====== Lesetext

Kolumne Denkanstoß Warum es ein „Du“ braucht

Mönchengladbach · Sänger Udo Lindenberg fasziniert den Pfarrer der Citykirche: „Typen wie Lindenberg sind vielleicht kantiger, schroffer als manche Herren in weichgespülten Reden, aber gerade auf diese Weise ist er ehrlicher und damit auch liebenswürdiger.“

 Sänger Udo Lindenberg fasziniert unseren Autor.

Sänger Udo Lindenberg fasziniert unseren Autor.

Foto: dpa/Georg Wendt

Haben Sie am Jahresende den „Tatort“ im Fernsehen gesehen? Ich oute mich hier als absoluter Tatortfan; nicht unbedingt wegen der Morde und der vielen anderen kriminellen Delikte, die ja doch irgendwie in den Filmen immer gleich sind. Eher wegen der ganz verschiedenen Typen von Menschen, die mir dort nahegebracht werden. In dem Krimi, den ich meine, da spielte Udo Lindenberg mit, diese verrückte Type mit dem Hut und der Stimme, der man beim besten Willen erst beim zweiten Hören etwas Verstehbares entnehmen kann.

============
====== Vorliegende Daten

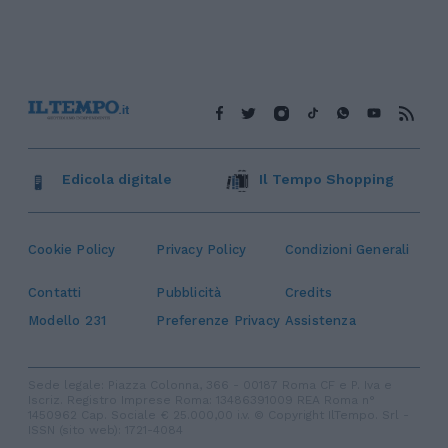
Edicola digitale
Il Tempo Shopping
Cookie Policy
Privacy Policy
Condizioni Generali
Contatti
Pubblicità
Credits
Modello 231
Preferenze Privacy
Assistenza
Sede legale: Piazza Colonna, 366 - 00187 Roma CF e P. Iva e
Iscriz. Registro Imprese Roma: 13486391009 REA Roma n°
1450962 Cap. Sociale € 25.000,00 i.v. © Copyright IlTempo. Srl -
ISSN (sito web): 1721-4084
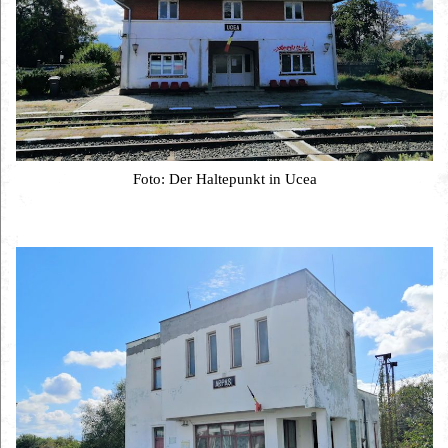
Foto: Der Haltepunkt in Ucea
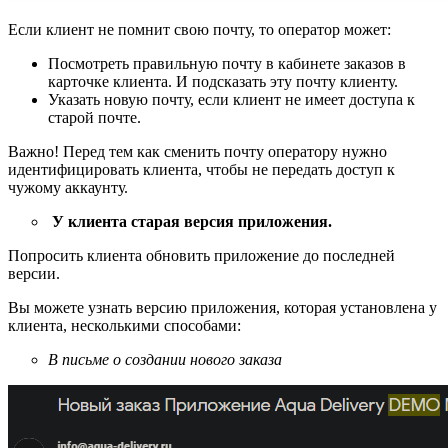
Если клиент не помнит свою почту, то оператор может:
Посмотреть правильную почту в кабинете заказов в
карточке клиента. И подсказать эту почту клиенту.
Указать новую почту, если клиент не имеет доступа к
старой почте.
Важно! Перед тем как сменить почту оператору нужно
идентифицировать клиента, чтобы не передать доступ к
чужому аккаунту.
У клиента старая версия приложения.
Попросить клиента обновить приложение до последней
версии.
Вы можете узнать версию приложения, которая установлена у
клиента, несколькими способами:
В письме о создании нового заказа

============
====== Vorliegende Daten

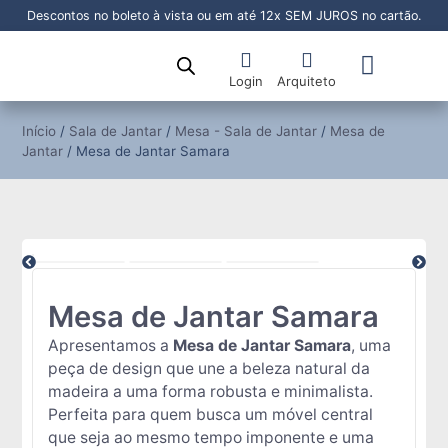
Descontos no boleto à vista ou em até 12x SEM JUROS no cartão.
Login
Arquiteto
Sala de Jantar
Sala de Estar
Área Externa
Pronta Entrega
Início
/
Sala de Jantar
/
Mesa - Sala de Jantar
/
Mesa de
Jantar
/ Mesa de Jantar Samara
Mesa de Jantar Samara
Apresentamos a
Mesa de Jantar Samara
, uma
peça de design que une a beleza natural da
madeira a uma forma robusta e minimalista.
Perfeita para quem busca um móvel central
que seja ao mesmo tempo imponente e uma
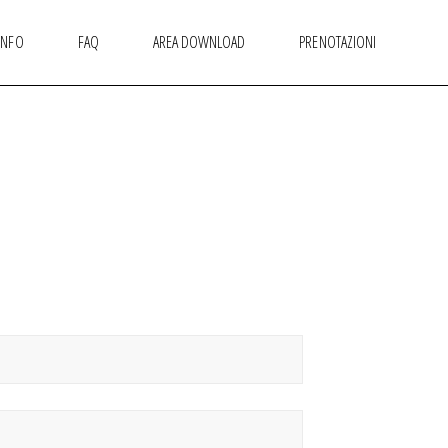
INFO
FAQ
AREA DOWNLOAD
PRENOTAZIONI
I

============

Aufgabe A:
Gib einen Abschnitt der Kolumne über Udo Lindenberg wörtlich wieder: Beginne bei den Worten „Mönchengladbach · Sänger“ und höre nach „Verstehbares entnehmen kann.“ auf.
Aufgabe B:
Beantworte zur Kolumne über Udo Lindenberg diese Fragen:
(i) Welches Amt hat der Autor der Kolumne?
(ii) Wer wird als Quelle des Fotos genannt?
(iii) Zu welcher Zeit lief der Krimi, in dem Lindenberg mitspielte?
Aufgabe C:
Schreib die Kolumne über Udo Lindenberg bitte im Anschluss an ihren letzten Satz weiter.
Die Daten stammen aus einer anderen Quelle als der Lesetext.

Endgültige Antwort A:
Mönchengladbach · Sänger Udo Lindenberg fasziniert den Pfarrer der Citykirche: „Typen wie Lindenberg sind vielleicht kantiger, schroffer als manche Herren in weichgespülten Reden, aber gerade auf diese Weise ist er ehrlicher und damit auch liebenswürdiger.“

 Sänger Udo Lindenberg fasziniert unseren Autor.

Sänger Udo Lindenberg fasziniert unseren Autor.

Foto: dpa/Georg Wendt

Haben Sie am Jahresende den „Tatort“ im Fernsehen gesehen? Ich oute mich hier als absoluter Tatortfan; nicht unbedingt wegen der Morde und der vielen anderen kriminellen Delikte, die ja doch irgendwie in den Filmen immer gleich sind. Eher wegen der ganz verschiedenen Typen von Menschen, die mir dort nahegebracht werden. In dem Krimi, den ich meine, da spielte Udo Lindenberg mit, diese verrückte Type mit dem Hut und der Stimme, der man beim besten Willen erst beim zweiten Hören etwas Verstehbares entnehmen kann.

Endgültige Antwort B:
(i) Er ist Pfarrer der Citykirche.
(ii) dpa/Georg Wendt
(iii) Am Jahresende.

Endgültige Antwort C:
Ich mag solche verrückten Typen. Sie faszinieren mich, weil sie Gewohntes, Vertrautes ver-rücken. Typen, das sind Menschen mit einer unverwechselbaren Persönlichkeit. Udo Lindenberg ist so eine Persönlichkeit, die verrückt sein mag, die nicht von allen verstanden wird; aber auf jeden Fall ist er eine Persönlichkeit, der man zusprechen muss, das eigene Leben, sein persönliches ungeschöntes Leben im Kontext von Gesellschaft und Welt sehr gewissenhaft zu reflektieren. Zwei Strophen des Liedes „Ich zieh den Hut“ verdeutlichen dies:

„Ich bin gerast durch dieses Leben. Bin geflogen aus den Kurven. / Hab mich selber ausgeknockt. Und immer weiter gezockt. / Wo was los war, ich war da. War der Hexer in jeder Bar. / Ich war hinter jeder Grenze. Und so viel weiter. / Man ich hab mich selber fast verlorn. / Doch so‘n Hero stürzt ab steht auf und startet von vorn.

Doch du warst immer bei mir irgendwie. Wie ne super starke Melodie. / Die mich packte und nach Hause trug. Und du warst da wenn ich am Boden lag. / Und ganz egal was ich auch tat. Du hast mich niemals ausgebuht./ Mille grazie. Vor dir zieh ich meinen Hut.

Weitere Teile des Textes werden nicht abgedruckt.